• [Task description]:
Each line in the records below, from the one that contains "1115,140C1122,132 1124,124 1134,119Z" to the one that contains "M798,416L828,440", should be reproduced exactly, the first and last included.

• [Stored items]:
"""
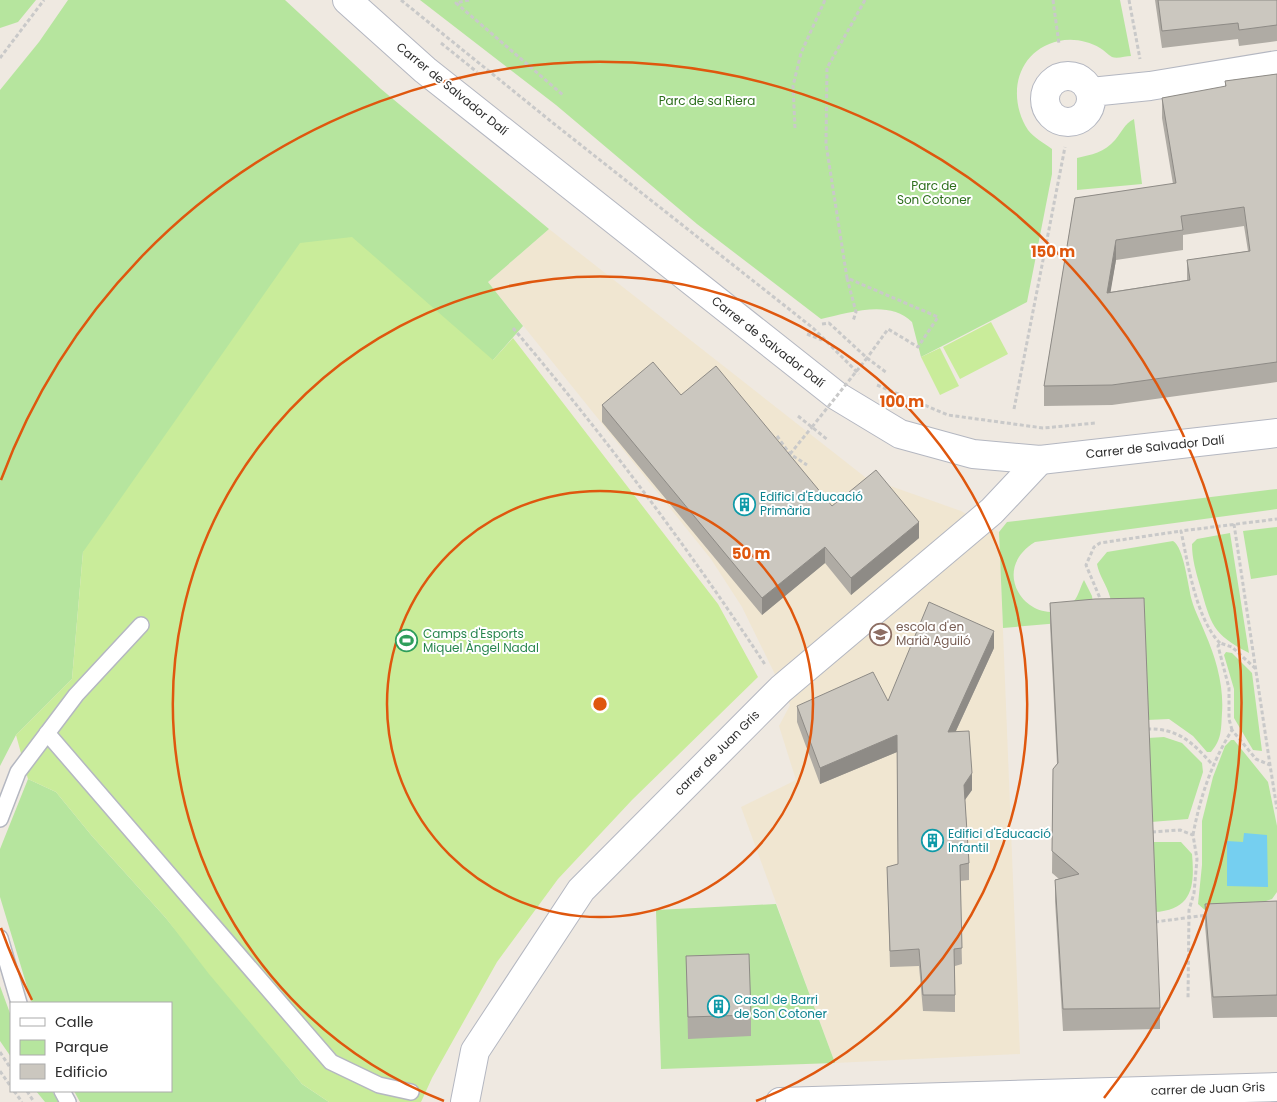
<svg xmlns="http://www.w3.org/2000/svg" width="1277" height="1102" viewBox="0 0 1277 1102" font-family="Poppins,sans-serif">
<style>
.education{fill:#f0e6d1}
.green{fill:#b6e59e}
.pitch{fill:#c9ec9a}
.water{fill:#75cff0}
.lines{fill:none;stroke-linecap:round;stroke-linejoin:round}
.service-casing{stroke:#b4b7c1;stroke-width:18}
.minor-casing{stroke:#b4b7c1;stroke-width:30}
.tertiary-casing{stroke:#b4b7c1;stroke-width:30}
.path{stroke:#c9c9c9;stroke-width:3;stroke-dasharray:4 2.5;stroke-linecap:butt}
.service{stroke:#fff;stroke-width:15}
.minor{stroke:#fff;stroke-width:28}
.tertiary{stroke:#fff;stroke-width:28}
.path-bridge{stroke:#c9c9c9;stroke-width:3;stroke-dasharray:4 2.5;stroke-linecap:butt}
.wall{fill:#afaba4;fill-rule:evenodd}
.shaded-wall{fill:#8e8b86}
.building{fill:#cbc7bf;stroke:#8e8b86;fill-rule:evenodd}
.ring{fill:none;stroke:#df570e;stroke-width:2.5}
.labels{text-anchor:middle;stroke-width:4;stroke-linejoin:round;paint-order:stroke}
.street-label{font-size:12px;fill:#2e2e2e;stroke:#fff}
.park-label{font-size:12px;fill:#2c6e1b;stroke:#fff}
.culture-label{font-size:12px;fill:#0d838f;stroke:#fff;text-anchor:start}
.education-label{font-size:12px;fill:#785e54;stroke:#fff;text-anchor:start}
.leisure-label{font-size:12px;fill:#27864d;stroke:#fff;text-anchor:start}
.centre{fill:#df570e;stroke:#fff;stroke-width:2.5}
.ring-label{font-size:15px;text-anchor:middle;font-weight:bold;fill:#df570e;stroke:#fff;stroke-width:4;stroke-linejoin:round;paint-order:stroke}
</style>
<rect width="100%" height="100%" fill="#efe9e1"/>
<path class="education" d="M549,229L865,477L961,511L999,532L1020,1054L835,1063L741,807L796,780L779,726L790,705L742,607L711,559L488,282Z"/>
<path class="green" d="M0,0H36L18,22L0,28Z
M68,0H285L381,89L549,229L488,282L523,326L493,360L83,552L72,679L16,735L0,766V90L39,42Z
M420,0H1120L1131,56C1126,56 1117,59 1112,57C1108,55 1104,50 1100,48C1088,41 1073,38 1059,41C1017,50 1006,96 1028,130C1033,137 1044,143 1052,149V174L1027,302L921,357L912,322C889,299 849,313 821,319L697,224L556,105Z
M1134,119L1142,184L1077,190V158C1091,155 1105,152 1115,140C1122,132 1124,124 1134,119Z
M1277,489V509L1035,542C982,575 1040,637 1074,601C1079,595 1080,587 1084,580L1092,596L1095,620L1003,628L999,532L1007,522Z
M1277,527V575L1251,579L1243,531Z
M1230,533L1249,653C1212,634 1211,624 1200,586C1196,572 1192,559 1192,544L1197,539Z
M1173,541C1184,547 1188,587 1192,601C1195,612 1201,622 1205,633C1216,658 1224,686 1222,713C1221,729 1222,739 1211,752H1207L1193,736L1169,719L1147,720C1134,679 1120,638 1110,597C1107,585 1099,576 1097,564L1107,552Z
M1226,652L1232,653L1252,673L1262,751L1253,750L1234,718V689L1224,655Z
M1164,737L1182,743L1202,763L1203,772L1188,819L1151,822L1148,738Z
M1231,740H1234L1238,745L1268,782L1277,826V892L1272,899L1266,901L1206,911L1198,904L1202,865V821L1213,777L1225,746Z
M28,779L56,792L92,836L165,917L302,1084L329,1102H80L74,1091H171V1003H32L0,897V849Z
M1152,842H1181L1192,854C1195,887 1192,910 1154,912Z
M776,904L835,1063L661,1069L656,910Z
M0,986L11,1016V1057L0,1041Z
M36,1091H52L59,1102H45Z"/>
<path class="pitch" d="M352,237L493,360L513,338L718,604L758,677L632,800L558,879L497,962L432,1078L421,1102H329L302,1084L209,974L165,917L92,836L56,792L28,779L16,735L72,679L83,552L300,243Z
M991,322L1008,354L960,379L943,347Z
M940,348L959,386L940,395L921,357Z"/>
<path class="water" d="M1244,833L1267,835L1268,887L1227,886V841L1243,842Z"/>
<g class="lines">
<defs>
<path id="service" d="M47,733L331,1062L379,1085L411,1092
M0,819L18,772L76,695L141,625
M0,938L19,1003
M62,1091L68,1102"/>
<path id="minor" d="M1045 99a23 23 0 1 1 46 0a23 23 0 1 1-46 0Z
M1091,92L1150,86L1277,65
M465,1102L475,1051L581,890L781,689L992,511L1040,460
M780,1102L1277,1087"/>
<path id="tertiary" d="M347,0L425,70L837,396L900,434L973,454L1040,460L1277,433"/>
</defs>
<use href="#service" class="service-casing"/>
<use href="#minor" class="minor-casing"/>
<use href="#tertiary" class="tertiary-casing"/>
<path class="path" d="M401,0L553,123L813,328L859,374
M469,0L456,3L563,95
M865,0L827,68L826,144L847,278L938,317L918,347L888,329L867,358
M1053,0L1059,44
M1129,0L1140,59
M441,43L477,72
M0,58L44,0
M795,128L793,86L801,53L825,0
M847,278L856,312L853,321
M822,324L829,323L867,358L887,373
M513,328C604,435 689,549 766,666
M807,334L822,340
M877,385L948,415L1043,428L1096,423
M1014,409L1065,147
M798,416L828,440
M777,436L790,454L807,465
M790,454L812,427
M1234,524L1270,765
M1102,603L1086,565L1094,547L1100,543L1181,531
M1220,643C1196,619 1188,564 1181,531L1277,519
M1147,729C1178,728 1192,742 1212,764
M1232,730L1229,719V688L1218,646L1220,643L1232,647L1256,669
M1152,832L1180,830L1193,835L1197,859L1194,893L1189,910L1188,999
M1193,835C1200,797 1212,762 1232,730L1256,759L1270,765L1277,809
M1155,922L1207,915
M0,1052L11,1069
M0,1071L11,1087
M14,1091L22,1102
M27,1091L34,1102"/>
<use href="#service" class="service"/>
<use href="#minor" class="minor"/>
<use href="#tertiary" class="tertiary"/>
<path class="path-bridge" d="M812,427L867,358"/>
</g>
<path class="wall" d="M1155,0H1277V41L1239,46L1238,39L1162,48Z
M1277,74V382L1112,405L1044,406V386L1075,198L1173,184L1162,118V98L1225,87V81ZM1244,226L1248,251L1187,260V280L1110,292L1116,260L1183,250V235Z
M681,395L832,506L919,538L851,595L825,563L762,615L602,422V405Z
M1050,603L1160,1008V1029L1063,1031L1055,901V880L1059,879L1052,873L1053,769L1057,764L1050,625Z
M994,648L956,731L972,790L965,800L969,863V880L960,881L962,964L955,966V1012L923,1011L919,966L890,967L887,867L898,864L897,752L820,784L797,722V706L888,701Z
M1277,901V1017L1213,1018L1205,925V904Z
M686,956L751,1015V1036L688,1039Z"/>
<path class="shaded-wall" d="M1116,240V260L1107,313V293Z
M919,522V538L851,595V578Z
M825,547V563L762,615V598Z
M994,631V648L948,748V732Z
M897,735V752L820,784V768Z
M972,773V790L964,801V785Z"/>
<path class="building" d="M1158,0H1277V25L1239,30L1238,23L1162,31Z
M1277,74V362L1112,385L1044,386L1075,198L1176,183L1162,98L1226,86L1225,81ZM1244,207L1250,251L1187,260L1190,280L1107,293L1116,240L1183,230L1181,216Z
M653,362L681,395L716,366L832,506L876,470L919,522L851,578L825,547L762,598L602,405Z
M1144,598L1160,1008L1063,1009L1055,880L1079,874L1052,851L1053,769L1058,763L1050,603L1095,599Z
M929,602L994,631L948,732L969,731L972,773L964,785L969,863L960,865L962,948L954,949L955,995H923L919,949L890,951L887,867L898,864L897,735L820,768L797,706L873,672L888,701Z
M1277,901V995L1213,997L1205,904Z
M749,954L751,1015L688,1017L686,956Z"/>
<g class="ring">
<circle cx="600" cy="704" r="213"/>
<path d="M444 1101A427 427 0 1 1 756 1101"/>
<path d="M32 1000A640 640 0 0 1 1 928M1 480A640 640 0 1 1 1104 1098"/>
</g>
<defs>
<symbol id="building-ring" viewBox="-11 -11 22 22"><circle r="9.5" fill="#fff" stroke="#0f9aa8" stroke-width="1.5"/><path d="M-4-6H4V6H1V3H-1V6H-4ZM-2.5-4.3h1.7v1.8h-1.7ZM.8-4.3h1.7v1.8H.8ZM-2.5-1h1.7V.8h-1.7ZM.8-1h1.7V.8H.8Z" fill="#0f9aa8"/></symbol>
<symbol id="school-ring" viewBox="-11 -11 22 22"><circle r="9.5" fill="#fff" stroke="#8d6e63" stroke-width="1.5"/><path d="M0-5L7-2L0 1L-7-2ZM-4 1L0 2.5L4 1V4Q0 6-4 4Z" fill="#8d6e63"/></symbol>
<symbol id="stadium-ring" viewBox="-11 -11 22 22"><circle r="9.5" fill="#fff" stroke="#2e9e5b" stroke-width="1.5"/><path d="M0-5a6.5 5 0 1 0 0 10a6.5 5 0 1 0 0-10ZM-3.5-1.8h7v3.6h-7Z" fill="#2e9e5b"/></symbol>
</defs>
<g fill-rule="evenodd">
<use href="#building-ring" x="732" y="492" width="25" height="25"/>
<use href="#school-ring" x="868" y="622" width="25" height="25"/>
<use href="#stadium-ring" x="394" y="628" width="25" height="25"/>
<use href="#building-ring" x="920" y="828" width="25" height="25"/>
<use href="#building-ring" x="706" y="994" width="25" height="25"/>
</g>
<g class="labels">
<g class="street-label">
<text transform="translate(452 89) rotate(39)" y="4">Carrer de Salvador Dalí</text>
<text transform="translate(768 342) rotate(38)" y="4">Carrer de Salvador Dalí</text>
<text transform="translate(1155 447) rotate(-6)" y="4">Carrer de Salvador Dalí</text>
<text transform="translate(717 753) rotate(-45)" y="4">carrer de Juan Gris</text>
<text transform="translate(1208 1089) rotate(-2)" y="4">carrer de Juan Gris</text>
</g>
<g class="park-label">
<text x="707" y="105">Parc de sa Riera</text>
<text x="934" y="190">Parc de<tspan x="934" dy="14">Son Cotoner</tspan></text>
</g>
<g class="culture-label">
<text x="760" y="501">Edifici d'Educació<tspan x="760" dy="14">Primària</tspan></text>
<text x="948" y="838">Edifici d'Educació<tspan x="948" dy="14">Infantil</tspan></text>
<text x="734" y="1004">Casal de Barri<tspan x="734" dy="14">de Son Cotoner</tspan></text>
</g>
<g class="education-label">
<text x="896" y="631">escola d'en<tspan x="896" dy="14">Marià Aguiló</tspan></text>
</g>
<g class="leisure-label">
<text x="423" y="638">Camps d'Esports<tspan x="423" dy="14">Miquel Àngel Nadal</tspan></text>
</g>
</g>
<circle cx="600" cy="704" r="8" class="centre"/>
<g class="ring-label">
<text x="1053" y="257">150 m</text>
<text x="902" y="407">100 m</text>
<text x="751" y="559">50 m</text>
</g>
<rect x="10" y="1002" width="162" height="90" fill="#ffffff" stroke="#ababab"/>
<rect x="20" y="1018" width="25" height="8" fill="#ffffff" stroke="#ababab"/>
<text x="55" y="1027" font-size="15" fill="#2e2e2e">Calle</text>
<rect x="20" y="1040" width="25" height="15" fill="#b6e59e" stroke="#ababab"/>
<text x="55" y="1052" font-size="15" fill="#2e2e2e">Parque</text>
<rect x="20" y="1064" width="25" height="15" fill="#cbc7bf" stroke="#ababab"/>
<text x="55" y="1077" font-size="15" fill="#2e2e2e">Edificio</text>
</svg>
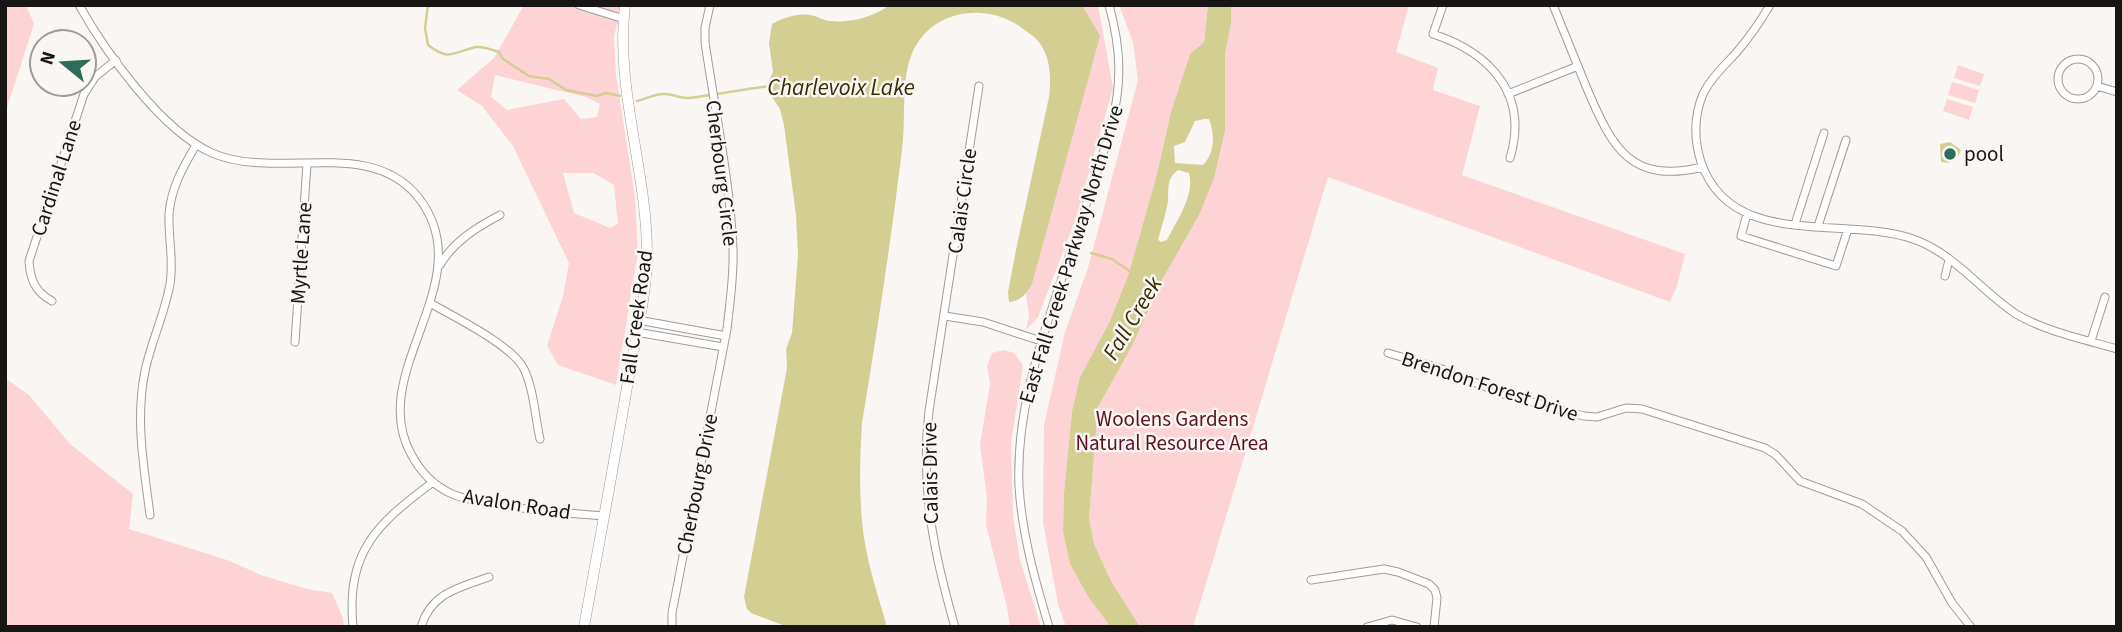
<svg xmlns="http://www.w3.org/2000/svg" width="2122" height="632" font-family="'Source Sans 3',sans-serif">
<rect width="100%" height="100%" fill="#f9f6f3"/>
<path fill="#fdd3d5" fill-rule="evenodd" d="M5 5H26L34 24 5 114Z
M524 5H627L623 26 617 24 614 37 616 75 635 197 638 253 616 385 558 365 547 346 563 296 569 263 513 146 482 106 457 90 494 58ZM495 75 586 97 600 104 597 117 581 119 564 99 507 110 491 97ZM563 173H594L614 185 618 224 610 228 574 213Z
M1082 5H1098L1113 88 1076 218 1038 317 1026 330 1029 316 1026 294 1032 283 1099 36Z
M1119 5H1208L1204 42 1190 54 1171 112 1157 174 1129 273 1110 321 1080 377 1072 411 1064 493 1063 532 1070 564 1111 627H1066L1058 604 1043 522 1044 425 1065 332 1088 268 1138 80 1133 42Z
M1231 5H1409L1396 52 1438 68 1433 90 1480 106 1462 175 1685 254 1677 286 1670 302 1328 177 1193 627H1140L1111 581 1094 544 1089 518 1098 407 1132 346 1162 280 1199 215 1225 130V54L1231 24Z
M1958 65 1984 74 1980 86 1954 78Z
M1952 82 1979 90 1975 103 1948 95Z
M1947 99 1973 107 1969 120 1943 111Z
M1004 350 1014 353 1023 365 1011 443 1013 516 1020 560 1041 627H1010L1007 607 986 525 987 498 980 445 990 384 987 366 992 353Z
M5 378 29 395 70 444 133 494 129 529 230 561 261 575 307 589 332 593 343 618 344 627H5Z"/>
<path fill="#d3ce91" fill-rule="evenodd" d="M890 5H1082L1100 36 1032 284C1027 293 1021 301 1009 302L1008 292 1017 245 1049 97C1051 80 1051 60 1041 45 1037 38 1028 33 1022 28 984 1 929 10 911 56 901 82 906 121 902 150 891 241 877 332 862 423 860 455 859 488 862 521 865 557 877 592 887 627H788L751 613 747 609 744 597 787 368 786 349 792 333 798 255 796 215 784 125 780 109 772 97 769 80 773 72 769 43 772 24C784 18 796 13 810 15 817 16 824 21 831 21 852 23 873 17 890 5Z
M1208 5H1231V24L1225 54V130L1214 178 1199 215 1162 280 1132 346 1098 407 1089 518 1094 544 1111 581 1140 627H1111L1089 598 1070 564 1063 532 1064 493 1072 411 1080 377 1110 321 1129 273 1157 174 1171 112 1190 54 1204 42ZM1204 119H1209C1215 135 1215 153 1203 165L1175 163 1174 146 1185 142 1195 121ZM1178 170 1189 173C1195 195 1177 220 1167 240L1161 242 1158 240C1161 228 1166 214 1168 201 1169 188 1166 179 1178 170Z
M1950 142 1961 150 1958 157 1949 163 1941 162 1940 144Z"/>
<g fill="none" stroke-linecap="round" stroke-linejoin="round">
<path stroke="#d3ce91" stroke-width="2.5" d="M428 5 425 28 428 45C450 62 453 52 476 47 484 46 492 50 499 52L503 59 529 76 549 79 566 90 597 96 606 93 620 96
M637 101C646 99 654 94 663 94 672 93 679 99 689 98 717 95 743 89 770 86
M1091 253 1112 259 1131 272"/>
<defs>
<path id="minor" d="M79 5C106 53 162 131 212 153 277 181 369 136 418 197 484 280 365 371 411 454 420 471 434 486 452 494 463 499 476 500 488 503 526 510 565 513 604 516
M579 5 624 19
M1443 5 1433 34C1491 53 1529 95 1510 158
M1553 5C1565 34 1576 62 1588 91 1613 149 1631 184 1703 167
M1770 5C1760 22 1749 38 1736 53 1724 66 1711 78 1703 94 1694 116 1694 140 1701 162 1731 251 1845 215 1913 239 1954 253 1981 291 2016 314 2044 331 2086 340 2117 349
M2058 79a20 20 0 1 1 40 0a20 20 0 1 1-40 0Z
M2097 86 2117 92
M1508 94 1578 66
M1747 214 1741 236 1836 266 1848 229
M1795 224 1824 133
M1818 226 1846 140
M440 265C453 242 477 227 500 215
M1945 276 1949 260
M52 301C35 292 30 279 29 261L84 94 95 77 116 60
M430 303C454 317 512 345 524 369 534 390 535 417 540 439
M945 316 983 322 1041 341
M638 320 726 336
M636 332 723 347
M2091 341 2105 297
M295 342 307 164
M1388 353 1439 368 1506 395 1584 416 1597 417 1626 408 1642 409 1765 448 1776 455 1800 481 1862 504 1902 531 1926 557 1952 603 1971 627
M150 515C144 467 135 420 145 371 151 342 165 313 170 284 174 260 168 237 169 214 171 188 183 167 196 145
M1311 580 1384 569 1398 572 1429 584 1435 590 1437 598 1434 627
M353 627C346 551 377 524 433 482
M421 627C431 593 458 588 489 577
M672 627V613L727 329C730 302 734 276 733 249 730 180 715 111 705 42V28L710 5
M955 627C934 555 920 486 929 411L979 86
M1049 627C1035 580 1022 535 1019 486 1016 415 1038 350 1060 284 1077 233 1094 182 1110 132 1122 85 1122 52 1109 5
M1367 627 1392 620 1417 627"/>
<path id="major" d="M584 627C599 543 615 459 629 375 636 335 647 294 647 254 647 170 615 89 625 5"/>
</defs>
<use href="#minor" stroke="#9f9c99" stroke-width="9"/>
<use href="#major" stroke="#9f9c99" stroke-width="11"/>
<use href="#minor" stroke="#fff" stroke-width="7"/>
<use href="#major" stroke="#fff" stroke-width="10"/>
</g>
<circle fill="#2e6d5b" stroke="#f9f6f3" stroke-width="2.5" cx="1950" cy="154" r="7"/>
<g text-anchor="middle" stroke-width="5" stroke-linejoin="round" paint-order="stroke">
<g font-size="21" fill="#171615" stroke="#f9f6f3" text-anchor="start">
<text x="1964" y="161">pool</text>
</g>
<g font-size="21" fill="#171615" stroke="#f9f6f3">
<text transform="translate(722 173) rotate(83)" y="7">Cherbourg Circle</text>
<text transform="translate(56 178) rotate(-72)" y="7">Cardinal Lane</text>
<text transform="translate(962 201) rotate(-82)" y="7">Calais Circle</text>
<text transform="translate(301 253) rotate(-86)" y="7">Myrtle Lane</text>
<text transform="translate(1071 254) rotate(-73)" y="7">East Fall Creek Parkway North Drive</text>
<text transform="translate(636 317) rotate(-82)" y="7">Fall Creek Road</text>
<text transform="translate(1490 386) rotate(18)" y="7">Brendon Forest Drive</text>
<text transform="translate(930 473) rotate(-91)" y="7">Calais Drive</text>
<text transform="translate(697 484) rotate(-79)" y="7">Cherbourg Drive</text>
<text transform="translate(517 504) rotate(9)" y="7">Avalon Road</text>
</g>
<g font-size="21" fill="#5e1122" stroke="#f9f6f3">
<text x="1172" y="426">Woolens Gardens<tspan x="1172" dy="24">Natural Resource Area</tspan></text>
</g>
<g font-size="23" font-style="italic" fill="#332e00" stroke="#f9f6f3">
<text x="841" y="95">Charlevoix Lake</text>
<text transform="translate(1132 318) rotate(-59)" y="8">Fall Creek</text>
</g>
</g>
<rect width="2122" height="632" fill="none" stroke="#171615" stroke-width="14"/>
<g transform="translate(63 63) rotate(288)"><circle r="33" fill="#f9f6f3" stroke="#9f9c9a" stroke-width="2"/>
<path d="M0-5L12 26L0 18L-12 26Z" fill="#2e6d5b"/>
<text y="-10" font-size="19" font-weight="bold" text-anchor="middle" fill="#171615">N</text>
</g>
</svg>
"""
• [Reply to the task]:
M1134,119L1142,184L1077,190V158C1091,155 1105,152 1115,140C1122,132 1124,124 1134,119Z
M1277,489V509L1035,542C982,575 1040,637 1074,601C1079,595 1080,587 1084,580L1092,596L1095,620L1003,628L999,532L1007,522Z
M1277,527V575L1251,579L1243,531Z
M1230,533L1249,653C1212,634 1211,624 1200,586C1196,572 1192,559 1192,544L1197,539Z
M1173,541C1184,547 1188,587 1192,601C1195,612 1201,622 1205,633C1216,658 1224,686 1222,713C1221,729 1222,739 1211,752H1207L1193,736L1169,719L1147,720C1134,679 1120,638 1110,597C1107,585 1099,576 1097,564L1107,552Z
M1226,652L1232,653L1252,673L1262,751L1253,750L1234,718V689L1224,655Z
M1164,737L1182,743L1202,763L1203,772L1188,819L1151,822L1148,738Z
M1231,740H1234L1238,745L1268,782L1277,826V892L1272,899L1266,901L1206,911L1198,904L1202,865V821L1213,777L1225,746Z
M28,779L56,792L92,836L165,917L302,1084L329,1102H80L74,1091H171V1003H32L0,897V849Z
M1152,842H1181L1192,854C1195,887 1192,910 1154,912Z
M776,904L835,1063L661,1069L656,910Z
M0,986L11,1016V1057L0,1041Z
M36,1091H52L59,1102H45Z"/>
<path class="pitch" d="M352,237L493,360L513,338L718,604L758,677L632,800L558,879L497,962L432,1078L421,1102H329L302,1084L209,974L165,917L92,836L56,792L28,779L16,735L72,679L83,552L300,243Z
M991,322L1008,354L960,379L943,347Z
M940,348L959,386L940,395L921,357Z"/>
<path class="water" d="M1244,833L1267,835L1268,887L1227,886V841L1243,842Z"/>
<g class="lines">
<defs>
<path id="service" d="M47,733L331,1062L379,1085L411,1092
M0,819L18,772L76,695L141,625
M0,938L19,1003
M62,1091L68,1102"/>
<path id="minor" d="M1045 99a23 23 0 1 1 46 0a23 23 0 1 1-46 0Z
M1091,92L1150,86L1277,65
M465,1102L475,1051L581,890L781,689L992,511L1040,460
M780,1102L1277,1087"/>
<path id="tertiary" d="M347,0L425,70L837,396L900,434L973,454L1040,460L1277,433"/>
</defs>
<use href="#service" class="service-casing"/>
<use href="#minor" class="minor-casing"/>
<use href="#tertiary" class="tertiary-casing"/>
<path class="path" d="M401,0L553,123L813,328L859,374
M469,0L456,3L563,95
M865,0L827,68L826,144L847,278L938,317L918,347L888,329L867,358
M1053,0L1059,44
M1129,0L1140,59
M441,43L477,72
M0,58L44,0
M795,128L793,86L801,53L825,0
M847,278L856,312L853,321
M822,324L829,323L867,358L887,373
M513,328C604,435 689,549 766,666
M807,334L822,340
M877,385L948,415L1043,428L1096,423
M1014,409L1065,147
M798,416L828,440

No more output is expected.